WRITTEN TASK – Pick out every line in the listing below that contains the word "Ihnen", and copy each of those lines in full.

Start of EXERCISE DATA

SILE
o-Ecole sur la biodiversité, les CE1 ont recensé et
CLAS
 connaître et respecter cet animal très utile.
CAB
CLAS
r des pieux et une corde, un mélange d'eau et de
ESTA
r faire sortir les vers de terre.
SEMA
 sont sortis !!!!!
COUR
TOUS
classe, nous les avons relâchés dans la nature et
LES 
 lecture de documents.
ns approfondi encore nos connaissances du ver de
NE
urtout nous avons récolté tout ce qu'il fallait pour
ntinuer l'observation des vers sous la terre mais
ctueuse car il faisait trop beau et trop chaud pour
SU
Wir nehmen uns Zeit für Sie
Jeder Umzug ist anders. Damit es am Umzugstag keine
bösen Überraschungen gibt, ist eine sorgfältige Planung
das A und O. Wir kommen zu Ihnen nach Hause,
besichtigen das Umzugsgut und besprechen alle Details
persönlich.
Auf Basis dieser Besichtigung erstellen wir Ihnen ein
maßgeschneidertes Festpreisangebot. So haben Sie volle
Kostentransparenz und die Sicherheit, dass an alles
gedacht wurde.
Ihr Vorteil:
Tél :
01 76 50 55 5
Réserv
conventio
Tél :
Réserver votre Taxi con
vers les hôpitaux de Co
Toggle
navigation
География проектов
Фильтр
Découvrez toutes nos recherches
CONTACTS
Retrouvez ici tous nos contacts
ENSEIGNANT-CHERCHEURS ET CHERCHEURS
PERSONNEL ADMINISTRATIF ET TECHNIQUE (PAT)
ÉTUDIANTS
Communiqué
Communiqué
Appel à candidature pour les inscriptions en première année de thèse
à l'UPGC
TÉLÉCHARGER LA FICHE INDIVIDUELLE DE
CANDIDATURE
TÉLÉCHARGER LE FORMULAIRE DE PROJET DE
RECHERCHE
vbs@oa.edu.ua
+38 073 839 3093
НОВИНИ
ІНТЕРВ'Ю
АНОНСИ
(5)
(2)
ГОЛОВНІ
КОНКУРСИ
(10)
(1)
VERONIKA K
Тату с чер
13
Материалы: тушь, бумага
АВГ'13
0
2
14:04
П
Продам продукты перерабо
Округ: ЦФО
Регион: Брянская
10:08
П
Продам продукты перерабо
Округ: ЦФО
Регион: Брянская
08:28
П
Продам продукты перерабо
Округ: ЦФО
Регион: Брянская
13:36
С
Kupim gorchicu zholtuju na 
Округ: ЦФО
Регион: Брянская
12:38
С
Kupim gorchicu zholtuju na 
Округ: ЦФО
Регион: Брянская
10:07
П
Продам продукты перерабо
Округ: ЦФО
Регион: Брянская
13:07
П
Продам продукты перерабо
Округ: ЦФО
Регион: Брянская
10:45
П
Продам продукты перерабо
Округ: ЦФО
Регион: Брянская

End of EXERCISE DATA

TASK ANSWER –
das A und O. Wir kommen zu Ihnen nach Hause,
Auf Basis dieser Besichtigung erstellen wir Ihnen ein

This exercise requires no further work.